Saat 6'ya doğru "Haydi Zafer, karşıya Kalamış'a, Bedri Usta'ya gidelim" dedim.. "Bir tatlı huzur almaya, Kalamış'a gidelim.."
Az sonra Zafer geldi..
"Bizim Volkswagen Transporter aküyü bitirmiş. Çalışmıyor" dedi. Gazetenin benim yardımcılara tahsis ettiği bir küçük araba var. Ona bindik.. Öne oturdum..
Dönerken "İyi ki Transporter arıza yapmış" dedim.. O koca minibüste arkada oturuyorum. Önü görmek zor.. Oysa dönüşte E-5'e çıkar çıkmaz bütün haşmeti ile Kule İstanbul karşımızda. Bayram ya, özel ışık koreografisi yapmışlar.. Bir ışık seli rengârenk yukardan aşağı, aşağıdan yukarı akıyor.. Ay yıldızlı bayrağa dönüşüyor, sonra yukardan aşağı yazıyı okuyorsunuz?.
"Türkiye geçilmez!." Nasıl güzel..
Nasıl muhteşem.. "Sağa al yavaş git" dedim Zafer'e.. Doya doya seyrettik.
O gece her şey muhteşemdi zaten.
Evden Kalamış'a, Kalamış'tan eve, Birinci Köprü yolu ile frene basmadan gittik, frene basmadan döndük.. Gidiş de, dönüş de yarımşar saat. İstanbul boşalmış. Trafik böyle rahat olunca, ne harika oluyor bu kent.. Ahmet Hakan haklı.. Tatilde İstanbul'dan gidenin, hele koronavirüsün kol gezdiği tıklım tıklım Bodrum'da soluğu alanların aklı pek yok sanki..
Bedri Usta'nın tam Kalamış Parkı karşısında ve Münir Nurettin Selçuk Caddesi'nin oralardaki mekânında bahçede oturduk.
Nasıl güzel bir hava.. Denizden hafif ve serin bir meltem geliyor.. Gündüz 32 dereceye vurmuştu İstanbul, nefes keserek..

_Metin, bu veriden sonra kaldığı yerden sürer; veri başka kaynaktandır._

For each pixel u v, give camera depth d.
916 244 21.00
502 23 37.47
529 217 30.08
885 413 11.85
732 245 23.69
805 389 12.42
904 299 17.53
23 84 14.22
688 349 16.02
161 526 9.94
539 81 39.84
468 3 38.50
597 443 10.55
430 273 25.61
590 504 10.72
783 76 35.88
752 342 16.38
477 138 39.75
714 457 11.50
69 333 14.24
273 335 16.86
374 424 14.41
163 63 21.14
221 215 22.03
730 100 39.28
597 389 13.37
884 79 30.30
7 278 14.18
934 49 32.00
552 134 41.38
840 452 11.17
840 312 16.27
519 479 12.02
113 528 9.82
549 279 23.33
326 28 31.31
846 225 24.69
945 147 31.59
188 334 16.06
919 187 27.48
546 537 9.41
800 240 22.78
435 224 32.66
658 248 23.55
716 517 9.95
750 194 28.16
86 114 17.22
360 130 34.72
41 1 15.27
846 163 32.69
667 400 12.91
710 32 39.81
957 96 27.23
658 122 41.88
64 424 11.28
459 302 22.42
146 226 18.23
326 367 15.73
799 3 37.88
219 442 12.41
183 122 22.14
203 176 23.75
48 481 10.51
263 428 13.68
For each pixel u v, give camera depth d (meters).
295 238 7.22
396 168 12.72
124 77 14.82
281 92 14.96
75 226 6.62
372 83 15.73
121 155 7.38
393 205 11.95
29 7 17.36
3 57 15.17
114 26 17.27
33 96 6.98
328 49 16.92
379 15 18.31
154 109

"Bedri Usta" dedim.. "Münir Baba, (Bu deyiş bana Timur Selçuk'tan kalmadır. O öyle derdi, biz Modern Folkçular da alıştık) niye bir tatlı huzur almaya Kalamış'a gelirmiş, bu gece anladım.."
Harika bir yemek.. Ardından puromu yaktım.. Arka masamızda Fenerli bir aile var. Küçük oğul Fener formasıyla gelmiş.. Onunla da bir tatlı sohbet..
Nasıl keyifli, huzurlu, neşeli bir 15 Temmuz geçirdim, Kule ile güne damga vurarak!.
*
TEBESSÜM
- Baba, rüzgârlar nerden gelir?.
- Bilmiyorum oğlum..
- Dünya niye yuvarlaktır?.
- Bilmiyorum oğlum.
- Köpekler niye havlar?.
- Bilmiyorum oğlum?.
- Bu kadar çok soru sormam, seni rahatsız ediyor mu baba?.
- Hayır oğlum!. Hep sor. Daima sor. Yoksa hiçbir şey öğrenemezsin!.
*
SEVDİĞİM LAFLAR
"Rica daima sıcak, teşekkür daima soğuktur."